■ EXERCISE GOAL: Reproduce every line of all the items below, character for character, without changing anything.

-- Start ROWS --

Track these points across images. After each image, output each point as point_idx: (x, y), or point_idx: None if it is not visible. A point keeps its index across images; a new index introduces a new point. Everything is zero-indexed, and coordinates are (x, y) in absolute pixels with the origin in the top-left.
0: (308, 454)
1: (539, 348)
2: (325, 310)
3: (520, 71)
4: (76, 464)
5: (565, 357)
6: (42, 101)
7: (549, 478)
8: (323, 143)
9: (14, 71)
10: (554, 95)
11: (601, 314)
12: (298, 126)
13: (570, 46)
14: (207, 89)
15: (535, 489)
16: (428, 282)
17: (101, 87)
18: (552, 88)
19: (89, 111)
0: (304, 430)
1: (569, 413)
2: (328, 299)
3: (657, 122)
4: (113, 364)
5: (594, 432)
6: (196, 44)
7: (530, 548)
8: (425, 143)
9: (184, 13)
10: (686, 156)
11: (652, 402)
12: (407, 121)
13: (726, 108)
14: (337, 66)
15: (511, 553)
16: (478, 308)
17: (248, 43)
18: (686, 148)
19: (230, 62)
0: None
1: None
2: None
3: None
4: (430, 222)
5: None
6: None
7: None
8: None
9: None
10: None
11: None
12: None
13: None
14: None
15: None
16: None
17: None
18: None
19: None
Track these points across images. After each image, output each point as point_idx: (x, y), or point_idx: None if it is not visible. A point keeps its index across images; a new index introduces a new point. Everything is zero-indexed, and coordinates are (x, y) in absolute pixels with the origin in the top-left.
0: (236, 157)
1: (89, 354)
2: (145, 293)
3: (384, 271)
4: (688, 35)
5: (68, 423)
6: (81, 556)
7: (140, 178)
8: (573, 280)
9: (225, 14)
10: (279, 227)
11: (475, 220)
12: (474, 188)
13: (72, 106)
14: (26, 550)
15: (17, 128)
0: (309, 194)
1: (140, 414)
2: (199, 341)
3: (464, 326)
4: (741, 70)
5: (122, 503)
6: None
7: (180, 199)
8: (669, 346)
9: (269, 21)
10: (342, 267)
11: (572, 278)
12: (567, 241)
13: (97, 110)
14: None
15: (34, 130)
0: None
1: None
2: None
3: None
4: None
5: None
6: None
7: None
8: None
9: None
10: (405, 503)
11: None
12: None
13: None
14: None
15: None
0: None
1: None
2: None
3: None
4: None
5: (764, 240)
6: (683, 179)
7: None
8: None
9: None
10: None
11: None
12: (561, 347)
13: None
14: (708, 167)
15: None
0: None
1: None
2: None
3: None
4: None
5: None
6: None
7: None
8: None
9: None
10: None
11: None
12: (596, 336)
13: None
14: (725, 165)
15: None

-- End ROWS --

■ WRITTEN ANSWER:
Track these points across images. After each image, output each point as point_idx: (x, y), or point_idx: None if it is not visible. A point keeps its index across images; a new index introduces a new point. Everything is zero-indexed, and coordinates are (x, y) in absolute pixels with the origin in the top-left.
0: (308, 454)
1: (539, 348)
2: (325, 310)
3: (520, 71)
4: (76, 464)
5: (565, 357)
6: (42, 101)
7: (549, 478)
8: (323, 143)
9: (14, 71)
10: (554, 95)
11: (601, 314)
12: (298, 126)
13: (570, 46)
14: (207, 89)
15: (535, 489)
16: (428, 282)
17: (101, 87)
18: (552, 88)
19: (89, 111)
0: (304, 430)
1: (569, 413)
2: (328, 299)
3: (657, 122)
4: (113, 364)
5: (594, 432)
6: (196, 44)
7: (530, 548)
8: (425, 143)
9: (184, 13)
10: (686, 156)
11: (652, 402)
12: (407, 121)
13: (726, 108)
14: (337, 66)
15: (511, 553)
16: (478, 308)
17: (248, 43)
18: (686, 148)
19: (230, 62)
0: None
1: None
2: None
3: None
4: (430, 222)
5: None
6: None
7: None
8: None
9: None
10: None
11: None
12: None
13: None
14: None
15: None
16: None
17: None
18: None
19: None
Track these points across images. After each image, output each point as point_idx: (x, y), or point_idx: None if it is not visible. A point keeps its index across images; a new index introduces a new point. Everything is zero-indexed, and coordinates are (x, y) in absolute pixels with the origin in the top-left.
0: (236, 157)
1: (89, 354)
2: (145, 293)
3: (384, 271)
4: (688, 35)
5: (68, 423)
6: (81, 556)
7: (140, 178)
8: (573, 280)
9: (225, 14)
10: (279, 227)
11: (475, 220)
12: (474, 188)
13: (72, 106)
14: (26, 550)
15: (17, 128)
0: (309, 194)
1: (140, 414)
2: (199, 341)
3: (464, 326)
4: (741, 70)
5: (122, 503)
6: None
7: (180, 199)
8: (669, 346)
9: (269, 21)
10: (342, 267)
11: (572, 278)
12: (567, 241)
13: (97, 110)
14: None
15: (34, 130)
0: None
1: None
2: None
3: None
4: None
5: None
6: None
7: None
8: None
9: None
10: (405, 503)
11: None
12: None
13: None
14: None
15: None
0: None
1: None
2: None
3: None
4: None
5: (764, 240)
6: (683, 179)
7: None
8: None
9: None
10: None
11: None
12: (561, 347)
13: None
14: (708, 167)
15: None
0: None
1: None
2: None
3: None
4: None
5: None
6: None
7: None
8: None
9: None
10: None
11: None
12: (596, 336)
13: None
14: (725, 165)
15: None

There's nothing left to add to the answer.